◆ **Given request**
Select every line in the records below that contains the word "family", and copy each of those lines.

(Records from a data collection)
— begin —

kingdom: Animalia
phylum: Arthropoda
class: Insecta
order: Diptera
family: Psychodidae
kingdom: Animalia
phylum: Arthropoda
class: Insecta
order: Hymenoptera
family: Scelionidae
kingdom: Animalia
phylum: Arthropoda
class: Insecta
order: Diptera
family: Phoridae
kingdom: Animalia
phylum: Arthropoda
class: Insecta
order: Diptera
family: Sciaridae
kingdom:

— end —
— begin —

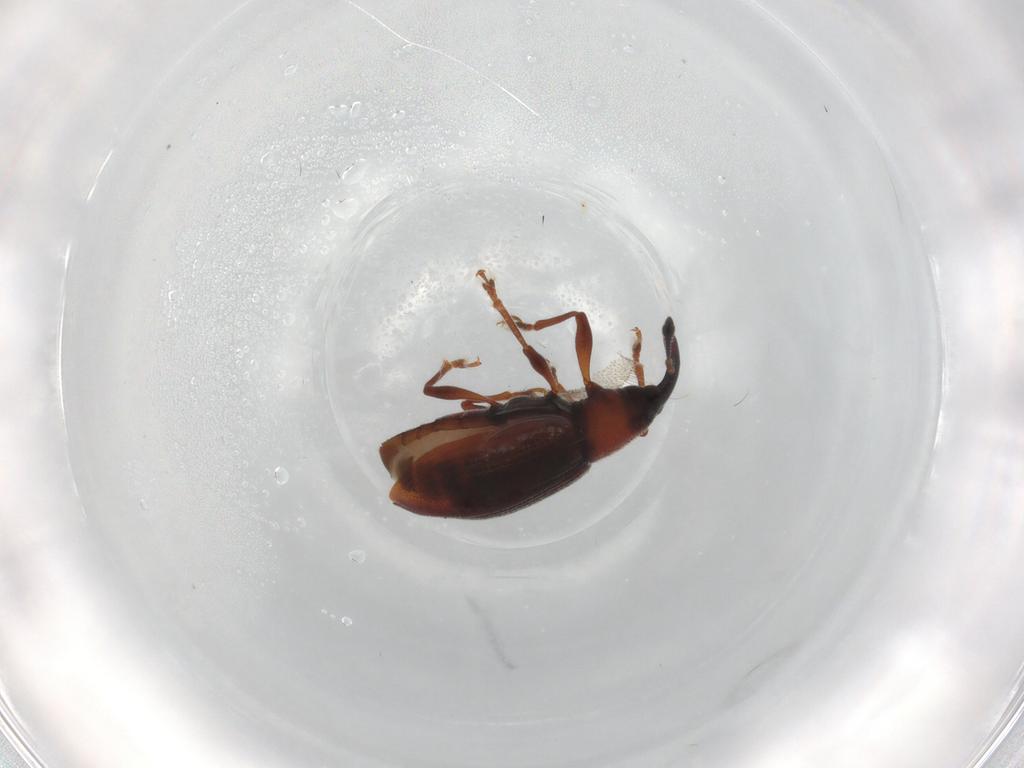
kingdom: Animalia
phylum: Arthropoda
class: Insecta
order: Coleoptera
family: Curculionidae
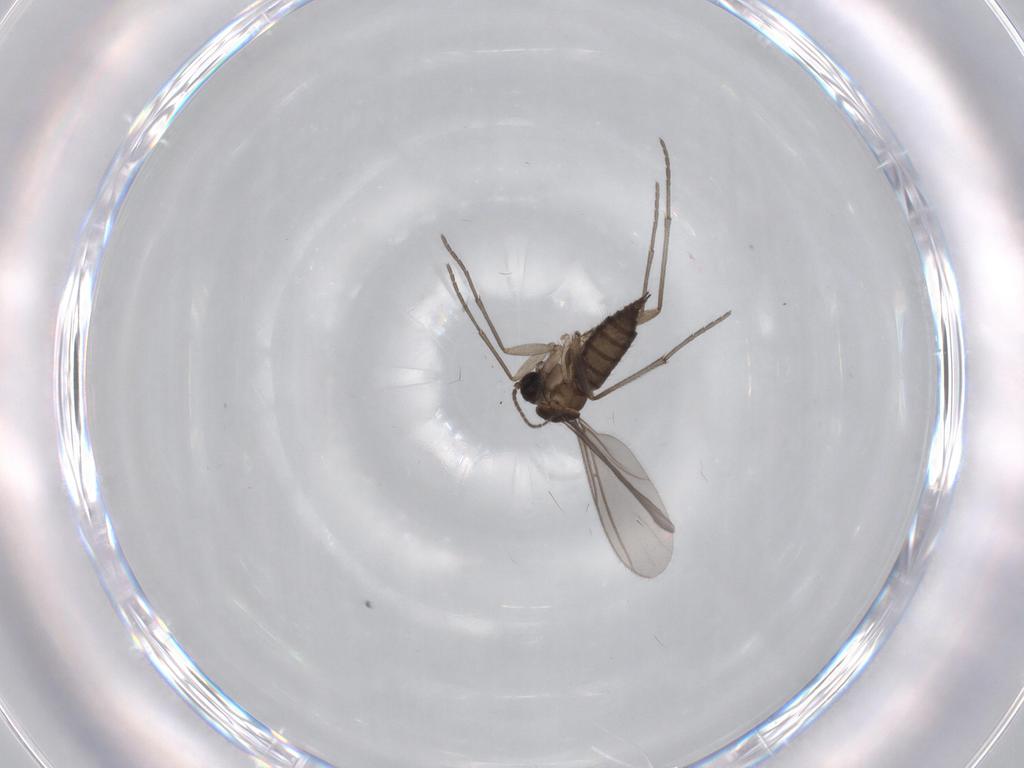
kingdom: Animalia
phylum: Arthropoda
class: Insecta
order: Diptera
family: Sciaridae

— end —

◆ **Answer to the problem**
family: Psychodidae
family: Scelionidae
family: Phoridae
family: Sciaridae
family: Curculionidae
family: Sciaridae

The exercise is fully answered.